What had puzzled scientists was the source of the phosphate. The answer, Roach and his colleagues report in Cell Metabolism, is found in the enzyme that cells normally use to build up the glycogen molecules. When there are extra glucose molecules in the body, such as after a meal, the enzyme, like a tiny molecular machine, hooks the glucose molecules onto the glycogen chain. In the process, phosphates that are attached to the glucose are discarded.
But once every 10,000 cycles or so, a phosphate molecule remains attached when the enzyme hooks the glucose molecule onto the glycogen chain. The job of laforin is to correct for those errors. Without the laforin, phosphates build up and the deadly disease is the result.

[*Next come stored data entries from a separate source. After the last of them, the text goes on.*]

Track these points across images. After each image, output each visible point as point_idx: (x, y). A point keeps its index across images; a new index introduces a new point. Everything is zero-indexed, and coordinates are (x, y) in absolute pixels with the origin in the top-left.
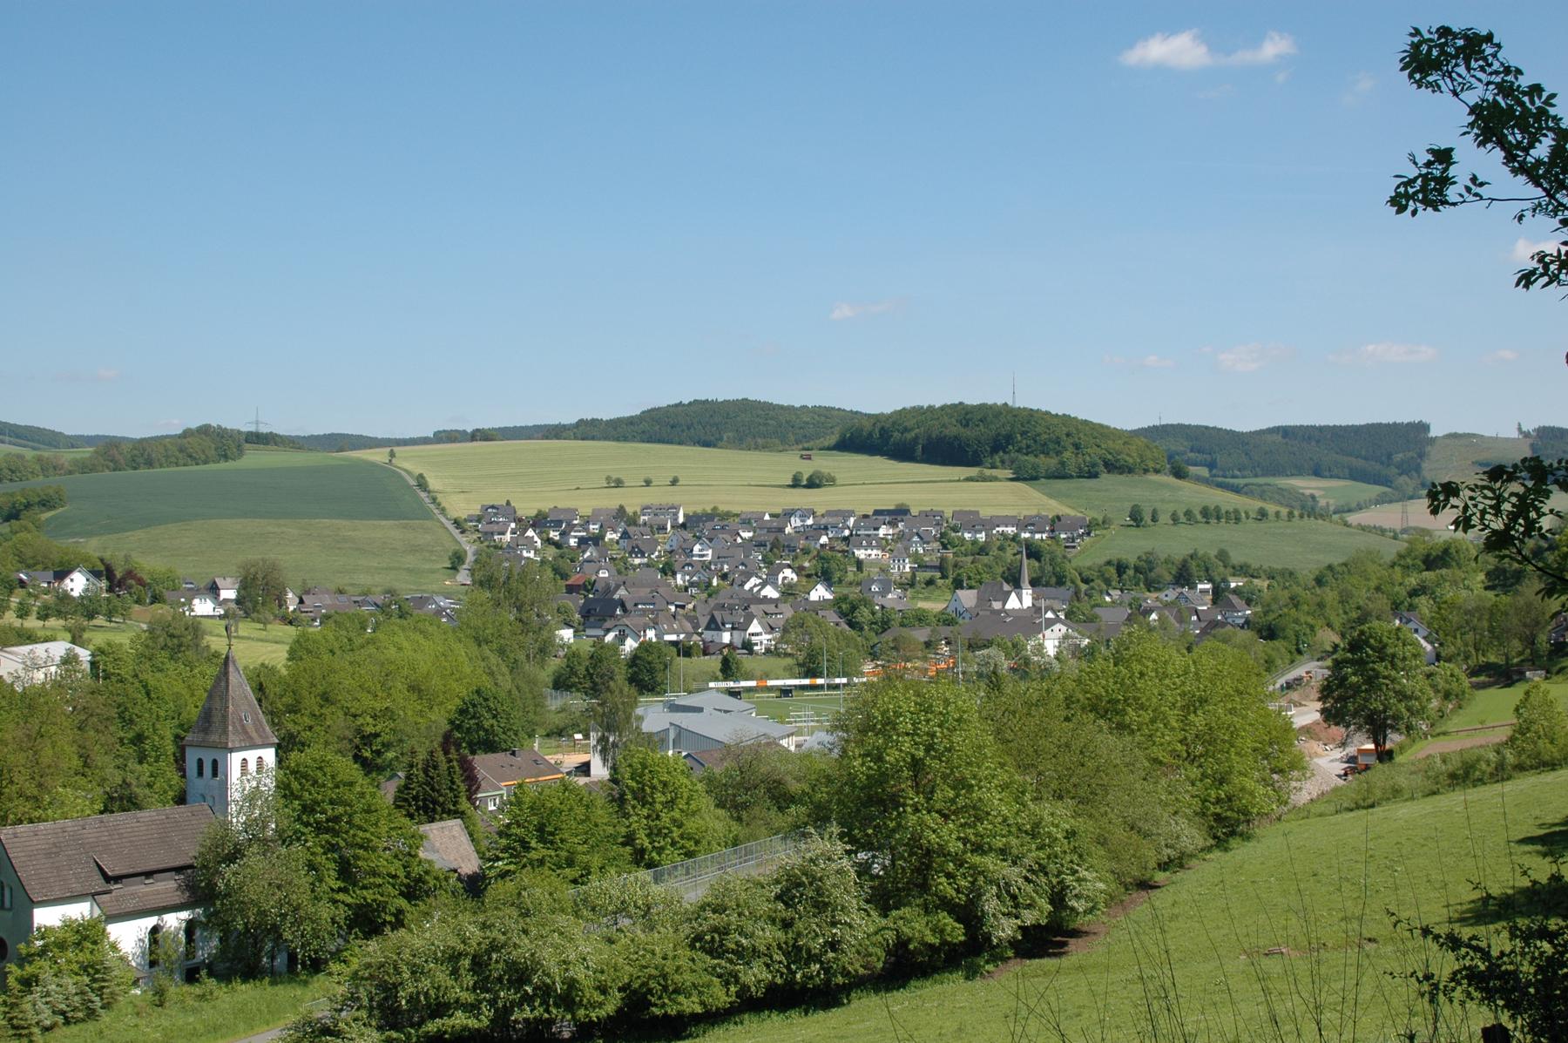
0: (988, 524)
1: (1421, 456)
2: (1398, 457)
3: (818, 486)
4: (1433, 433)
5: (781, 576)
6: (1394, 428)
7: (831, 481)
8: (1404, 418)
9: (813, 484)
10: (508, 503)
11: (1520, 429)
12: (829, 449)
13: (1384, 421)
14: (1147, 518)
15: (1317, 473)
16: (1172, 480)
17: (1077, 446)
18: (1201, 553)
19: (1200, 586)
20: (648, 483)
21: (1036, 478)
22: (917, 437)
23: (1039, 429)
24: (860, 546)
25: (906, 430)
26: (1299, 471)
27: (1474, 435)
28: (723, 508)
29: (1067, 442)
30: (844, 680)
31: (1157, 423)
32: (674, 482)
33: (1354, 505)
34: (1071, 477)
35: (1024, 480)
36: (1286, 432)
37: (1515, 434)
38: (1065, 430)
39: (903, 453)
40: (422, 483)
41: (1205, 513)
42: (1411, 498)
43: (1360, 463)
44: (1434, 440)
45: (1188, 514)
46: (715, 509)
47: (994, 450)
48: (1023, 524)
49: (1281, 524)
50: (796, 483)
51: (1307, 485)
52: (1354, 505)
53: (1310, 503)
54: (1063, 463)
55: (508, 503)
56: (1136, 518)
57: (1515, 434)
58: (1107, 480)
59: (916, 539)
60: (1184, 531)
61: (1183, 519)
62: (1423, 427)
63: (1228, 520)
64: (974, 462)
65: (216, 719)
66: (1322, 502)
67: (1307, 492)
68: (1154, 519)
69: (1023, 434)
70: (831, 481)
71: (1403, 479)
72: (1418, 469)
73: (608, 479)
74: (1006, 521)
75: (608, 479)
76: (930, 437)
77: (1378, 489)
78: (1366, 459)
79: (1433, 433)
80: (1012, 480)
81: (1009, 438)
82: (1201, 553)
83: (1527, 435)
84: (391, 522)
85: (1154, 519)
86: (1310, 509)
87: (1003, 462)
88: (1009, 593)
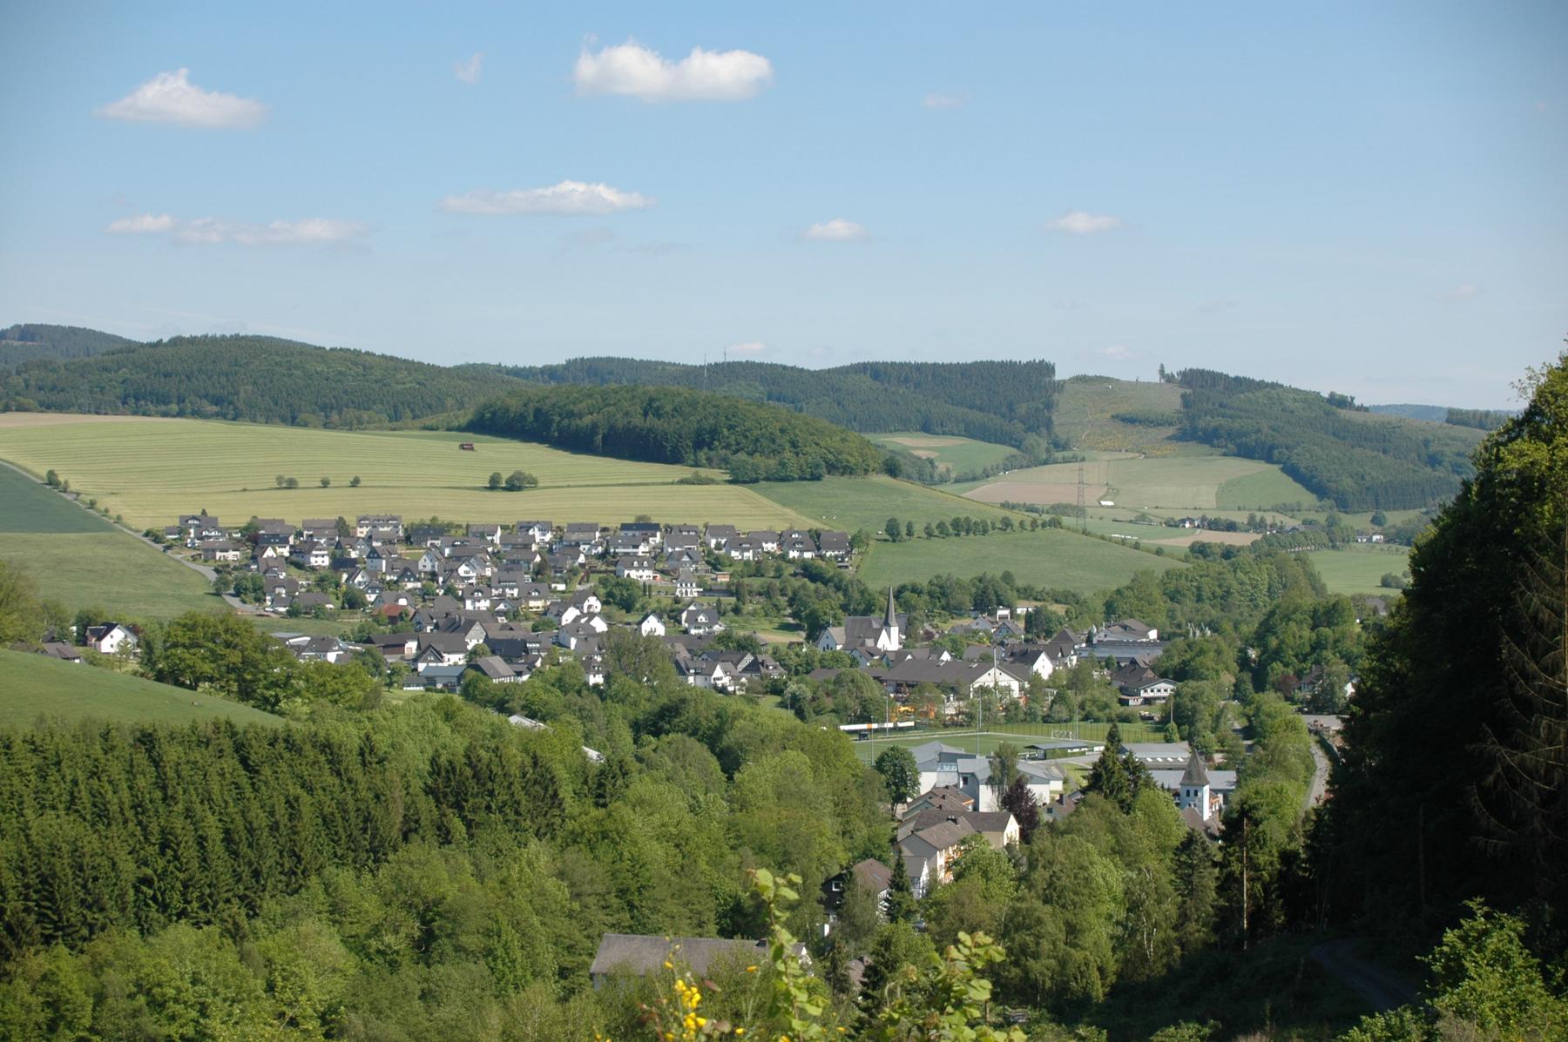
0: (754, 541)
1: (1049, 406)
2: (1022, 409)
3: (519, 489)
4: (1060, 375)
5: (586, 605)
6: (1009, 368)
7: (533, 483)
8: (1023, 357)
9: (514, 485)
10: (204, 512)
11: (1162, 371)
12: (460, 429)
13: (997, 359)
14: (903, 531)
15: (926, 428)
16: (885, 479)
17: (794, 445)
18: (989, 576)
19: (1000, 613)
20: (325, 484)
21: (756, 481)
22: (595, 426)
23: (748, 424)
24: (631, 567)
25: (571, 414)
26: (905, 426)
27: (1107, 380)
28: (444, 518)
29: (784, 441)
30: (891, 725)
31: (721, 360)
32: (355, 483)
33: (979, 471)
34: (793, 479)
35: (744, 482)
36: (876, 371)
37: (1155, 378)
38: (778, 425)
39: (576, 442)
40: (52, 480)
41: (956, 524)
42: (1045, 463)
43: (976, 416)
44: (1061, 386)
45: (941, 526)
46: (434, 519)
47: (699, 445)
48: (781, 539)
49: (1026, 534)
50: (494, 485)
51: (918, 445)
52: (979, 471)
53: (928, 470)
54: (783, 464)
55: (204, 512)
56: (893, 532)
57: (1155, 378)
58: (831, 482)
59: (686, 558)
60: (937, 544)
61: (936, 532)
62: (1045, 369)
63: (941, 526)
64: (674, 458)
65: (1195, 774)
66: (941, 467)
67: (923, 454)
68: (910, 534)
69: (730, 428)
70: (533, 483)
71: (1031, 439)
72: (1049, 424)
73: (280, 479)
74: (769, 536)
75: (280, 479)
76: (612, 428)
77: (1003, 451)
78: (981, 409)
79: (1060, 375)
80: (730, 482)
81: (714, 433)
82: (989, 576)
83: (1169, 379)
84: (73, 536)
85: (910, 534)
86: (925, 474)
87: (709, 460)
88: (880, 631)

Roach and his colleagues note that animal experiments suggest that a treatment to counteract the laforin mutation could be compounds that would block the production of glycogen. Although a lack of glycogen could have side effects — such as greater propensity to develop diabetes — they might be acceptable in the face of such a deadly alternative, Roach said. However, such an approach is only a theoretical possibility at his point, he said.
The lead author for the Cell Metabolism paper was Vincent S. Tagliabracci, now at the University of California San Diego. Other collaborators included researchers at the Complex Carbohydrate Research Center at the University of Georgia.
Funding for the research was provided by grants from the National Institutes of Health and the American Heart Association.